#### [DATA PROVIDED]
________________________

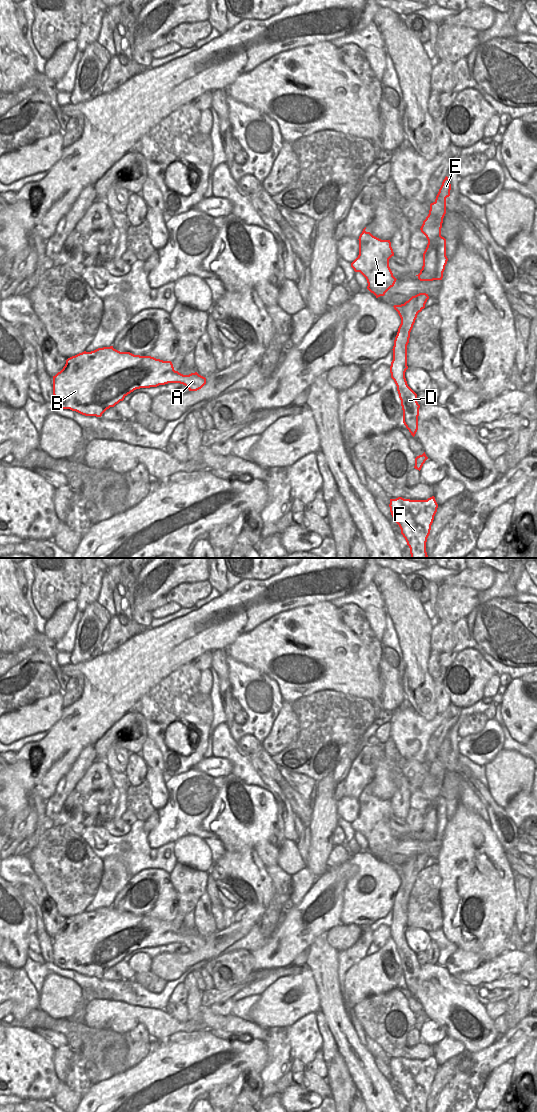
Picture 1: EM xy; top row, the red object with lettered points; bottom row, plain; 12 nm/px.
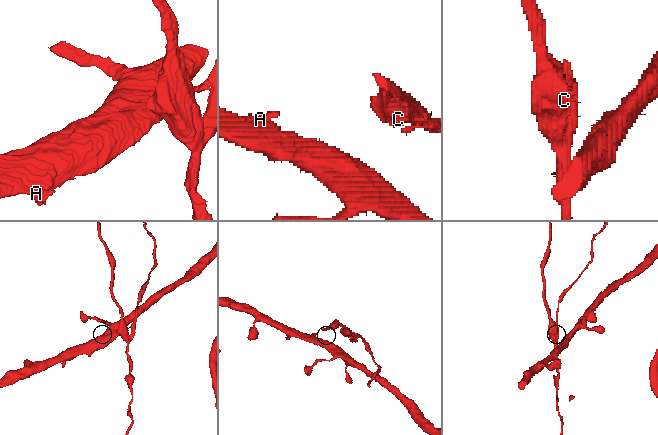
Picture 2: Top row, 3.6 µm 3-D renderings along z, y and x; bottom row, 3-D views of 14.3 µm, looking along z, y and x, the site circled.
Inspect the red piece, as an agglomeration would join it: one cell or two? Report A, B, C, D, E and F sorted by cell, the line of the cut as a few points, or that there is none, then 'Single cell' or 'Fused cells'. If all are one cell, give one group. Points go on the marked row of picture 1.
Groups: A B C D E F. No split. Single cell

________________________

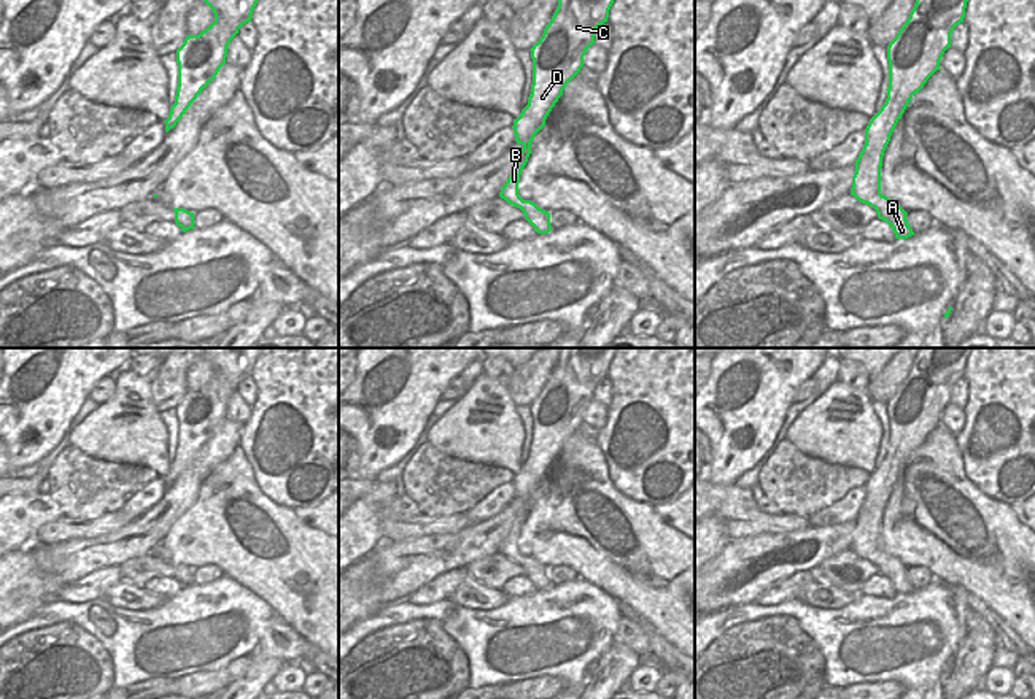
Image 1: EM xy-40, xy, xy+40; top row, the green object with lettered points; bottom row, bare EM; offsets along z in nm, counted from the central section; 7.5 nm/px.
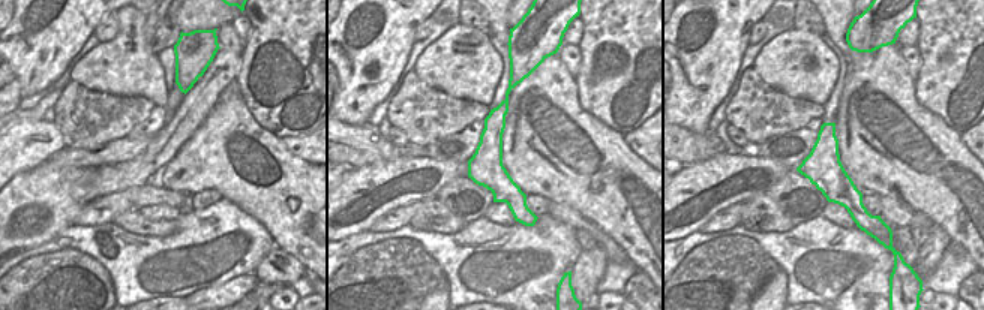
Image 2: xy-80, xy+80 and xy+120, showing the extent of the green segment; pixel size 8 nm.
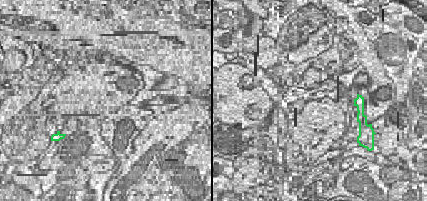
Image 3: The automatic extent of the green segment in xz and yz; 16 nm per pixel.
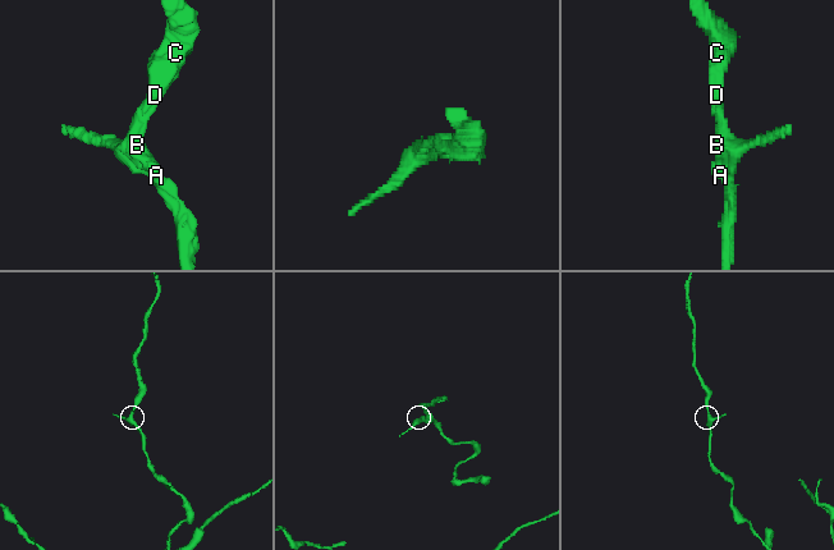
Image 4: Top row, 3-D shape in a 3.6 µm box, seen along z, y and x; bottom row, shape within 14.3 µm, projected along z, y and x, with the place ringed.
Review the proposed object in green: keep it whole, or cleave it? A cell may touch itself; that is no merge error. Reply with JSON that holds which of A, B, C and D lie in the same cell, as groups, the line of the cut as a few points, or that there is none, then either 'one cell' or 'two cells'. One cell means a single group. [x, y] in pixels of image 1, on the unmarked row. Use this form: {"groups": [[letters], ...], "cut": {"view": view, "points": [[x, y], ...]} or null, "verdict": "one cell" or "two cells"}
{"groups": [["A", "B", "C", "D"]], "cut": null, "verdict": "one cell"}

________________________

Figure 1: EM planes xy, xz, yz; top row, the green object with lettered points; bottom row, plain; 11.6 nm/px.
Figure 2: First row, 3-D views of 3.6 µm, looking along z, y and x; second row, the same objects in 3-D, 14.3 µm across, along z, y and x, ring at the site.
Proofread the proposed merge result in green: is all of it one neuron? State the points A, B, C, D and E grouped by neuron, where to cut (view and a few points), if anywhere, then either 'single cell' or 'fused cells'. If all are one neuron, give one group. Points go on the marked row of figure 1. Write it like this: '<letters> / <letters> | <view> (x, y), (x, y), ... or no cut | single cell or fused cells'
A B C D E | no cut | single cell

________________________

#### [WHAT NEEDS TO BE DONE]
How many lines in the records hold the string "bottom"? Reply with the number only.

#### [OUTPUT FOR THIS EXERCISE]
5